/---

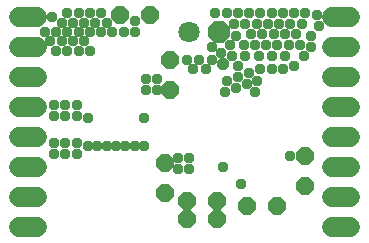
<source format=gbr>
G04 EAGLE Gerber RS-274X export*
G75*
%MOMM*%
%FSLAX34Y34*%
%LPD*%
%INSoldermask Bottom*%
%IPPOS*%
%AMOC8*
5,1,8,0,0,1.08239X$1,22.5*%
G01*
%ADD10P,1.951982X8X22.500000*%
%ADD11C,1.803400*%
%ADD12P,1.649562X8X202.500000*%
%ADD13P,1.649562X8X292.500000*%
%ADD14P,1.649562X8X112.500000*%
%ADD15P,1.649562X8X22.500000*%
%ADD16C,1.727200*%
%ADD17C,0.959600*%
%ADD18P,1.038661X8X22.500000*%


D10*
X185738Y215900D03*
D11*
X160338Y215900D03*
D12*
X234950Y68263D03*
X209550Y68263D03*
X127000Y230188D03*
X101600Y230188D03*
D13*
X139700Y104775D03*
X139700Y79375D03*
D14*
X144463Y166688D03*
X144463Y192088D03*
X258763Y85725D03*
X258763Y111125D03*
D15*
X158750Y57150D03*
X184150Y57150D03*
D12*
X184150Y73025D03*
X158750Y73025D03*
D16*
X281305Y228600D02*
X296545Y228600D01*
X296545Y203200D02*
X281305Y203200D01*
X281305Y177800D02*
X296545Y177800D01*
X296545Y152400D02*
X281305Y152400D01*
X281305Y127000D02*
X296545Y127000D01*
X296545Y101600D02*
X281305Y101600D01*
X281305Y76200D02*
X296545Y76200D01*
X296545Y50800D02*
X281305Y50800D01*
X31433Y50800D02*
X16193Y50800D01*
X16193Y76200D02*
X31433Y76200D01*
X31433Y101600D02*
X16193Y101600D01*
X16193Y127000D02*
X31433Y127000D01*
X31433Y152400D02*
X16193Y152400D01*
X16193Y177800D02*
X31433Y177800D01*
X31433Y203200D02*
X16193Y203200D01*
X16193Y228600D02*
X31433Y228600D01*
D17*
X245745Y111252D03*
X38100Y215900D03*
X44450Y228600D03*
X57150Y231775D03*
X66675Y231775D03*
X76200Y231775D03*
X85725Y231775D03*
X90488Y223838D03*
X80963Y223838D03*
X71438Y223838D03*
X61913Y223838D03*
X52388Y223838D03*
X47625Y215900D03*
X57150Y215900D03*
X66675Y215900D03*
X76200Y215900D03*
X85725Y215900D03*
X95250Y215900D03*
X104775Y215900D03*
X114300Y215900D03*
X114300Y225425D03*
X71438Y207963D03*
X61913Y207963D03*
X52388Y207963D03*
X42863Y207963D03*
X47625Y200025D03*
X57150Y200025D03*
X66675Y200025D03*
X76200Y200025D03*
X215900Y165100D03*
X209550Y171450D03*
X200025Y168275D03*
X190500Y165100D03*
X188913Y101600D03*
X192088Y174625D03*
X217488Y174625D03*
X211138Y180975D03*
X201613Y177800D03*
X220663Y184150D03*
X200025Y212725D03*
X182563Y231775D03*
X192088Y231775D03*
X201613Y231775D03*
X198438Y222250D03*
X207963Y222250D03*
X211138Y231775D03*
X220663Y231775D03*
X217488Y222250D03*
X212725Y214313D03*
X222250Y214313D03*
X227013Y222250D03*
X230188Y231775D03*
X231775Y214313D03*
X236538Y222250D03*
X239713Y231775D03*
X246063Y222250D03*
X241300Y214313D03*
X250825Y214313D03*
X255588Y222250D03*
X249238Y231775D03*
X258763Y231775D03*
X268288Y230188D03*
X269875Y220663D03*
X263525Y212725D03*
X263525Y203200D03*
X257175Y195263D03*
X249238Y187325D03*
X239713Y184150D03*
X230188Y184150D03*
X158750Y192088D03*
X163513Y184150D03*
X168275Y192088D03*
X174625Y184150D03*
X179388Y192088D03*
X179388Y203200D03*
X187325Y198438D03*
D18*
X188913Y188913D03*
D17*
X196850Y195263D03*
X195263Y204788D03*
X201613Y187325D03*
X207963Y195263D03*
X206375Y204788D03*
X215900Y204788D03*
X219075Y195263D03*
X225425Y204788D03*
X230188Y195263D03*
X234950Y204788D03*
X241300Y195263D03*
X244475Y204788D03*
X254000Y204788D03*
X133350Y166688D03*
X133350Y176213D03*
X123825Y176213D03*
X123825Y166688D03*
X160338Y109538D03*
X150813Y109538D03*
X150813Y100013D03*
X160338Y100013D03*
X74613Y119063D03*
X74613Y142875D03*
X122238Y143100D03*
X122238Y119063D03*
X114300Y119063D03*
X106363Y119063D03*
X98425Y119063D03*
X90488Y119063D03*
X82550Y119063D03*
X65088Y144463D03*
X46038Y153988D03*
X55563Y153988D03*
X65088Y153988D03*
X46038Y144463D03*
X55563Y144463D03*
X46038Y122238D03*
X55563Y122238D03*
X65088Y122238D03*
X46038Y112713D03*
X55563Y112713D03*
X65088Y112713D03*
X204216Y86868D03*
M02*

</source>
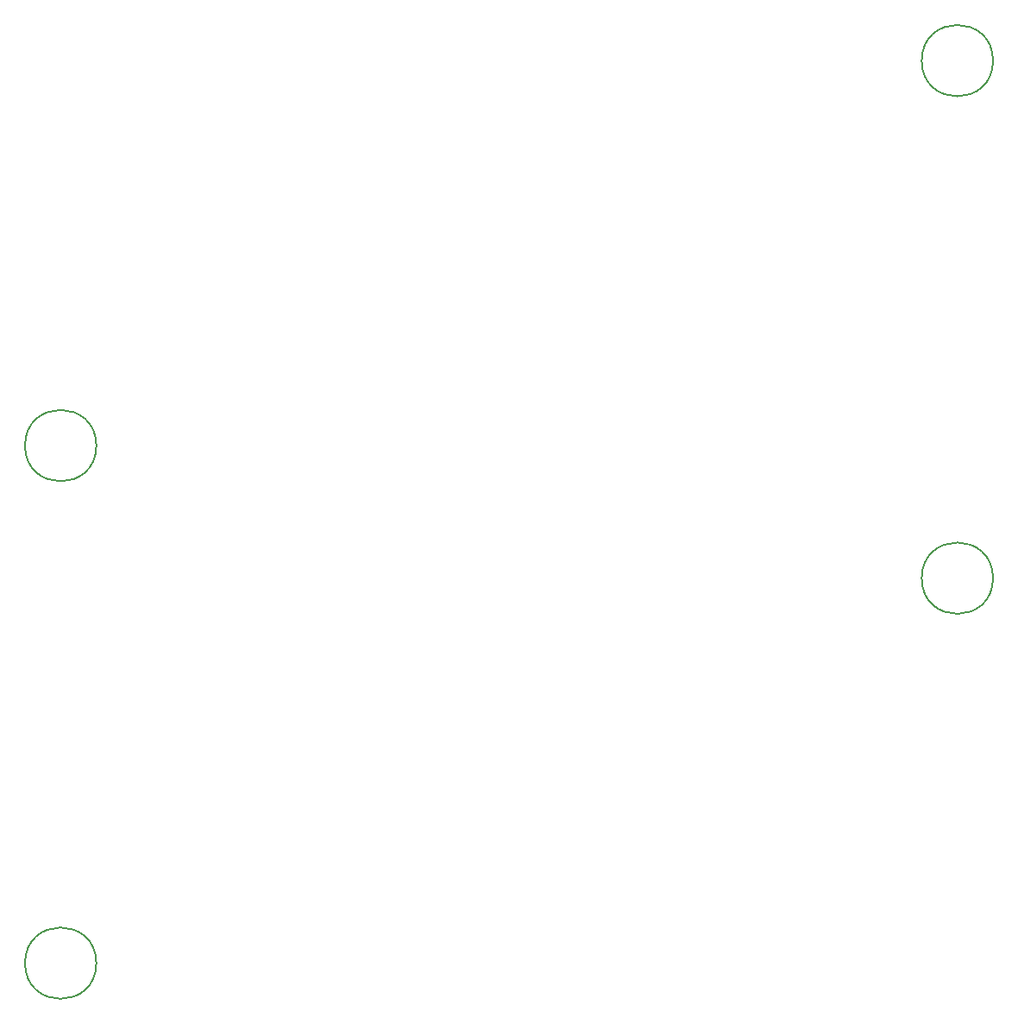
<source format=gbr>
%TF.GenerationSoftware,KiCad,Pcbnew,(6.0.6)*%
%TF.CreationDate,2022-07-01T00:49:36+05:00*%
%TF.ProjectId,MouseBite,4d6f7573-6542-4697-9465-2e6b69636164,rev?*%
%TF.SameCoordinates,Original*%
%TF.FileFunction,Other,Comment*%
%FSLAX46Y46*%
G04 Gerber Fmt 4.6, Leading zero omitted, Abs format (unit mm)*
G04 Created by KiCad (PCBNEW (6.0.6)) date 2022-07-01 00:49:36*
%MOMM*%
%LPD*%
G01*
G04 APERTURE LIST*
%ADD10C,0.150000*%
G04 APERTURE END LIST*
D10*
%TO.C,H2*%
X62750000Y-81500000D02*
G75*
G03*
X62750000Y-81500000I-3500000J0D01*
G01*
X150750000Y-94500000D02*
G75*
G03*
X150750000Y-94500000I-3500000J0D01*
G01*
%TO.C,H1*%
X62750000Y-132250000D02*
G75*
G03*
X62750000Y-132250000I-3500000J0D01*
G01*
X150750000Y-43750000D02*
G75*
G03*
X150750000Y-43750000I-3500000J0D01*
G01*
%TD*%
M02*

</source>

\---

_Request_
When you reach the line holding "X296545Y152400D02*" in the records above, begin reproducing exactly, stop after the line holding "X47625Y200025D03*", and output nothing else.

_Solution to the problem_
X296545Y152400D02*
X281305Y152400D01*
X281305Y127000D02*
X296545Y127000D01*
X296545Y101600D02*
X281305Y101600D01*
X281305Y76200D02*
X296545Y76200D01*
X296545Y50800D02*
X281305Y50800D01*
X31433Y50800D02*
X16193Y50800D01*
X16193Y76200D02*
X31433Y76200D01*
X31433Y101600D02*
X16193Y101600D01*
X16193Y127000D02*
X31433Y127000D01*
X31433Y152400D02*
X16193Y152400D01*
X16193Y177800D02*
X31433Y177800D01*
X31433Y203200D02*
X16193Y203200D01*
X16193Y228600D02*
X31433Y228600D01*
D17*
X245745Y111252D03*
X38100Y215900D03*
X44450Y228600D03*
X57150Y231775D03*
X66675Y231775D03*
X76200Y231775D03*
X85725Y231775D03*
X90488Y223838D03*
X80963Y223838D03*
X71438Y223838D03*
X61913Y223838D03*
X52388Y223838D03*
X47625Y215900D03*
X57150Y215900D03*
X66675Y215900D03*
X76200Y215900D03*
X85725Y215900D03*
X95250Y215900D03*
X104775Y215900D03*
X114300Y215900D03*
X114300Y225425D03*
X71438Y207963D03*
X61913Y207963D03*
X52388Y207963D03*
X42863Y207963D03*
X47625Y200025D03*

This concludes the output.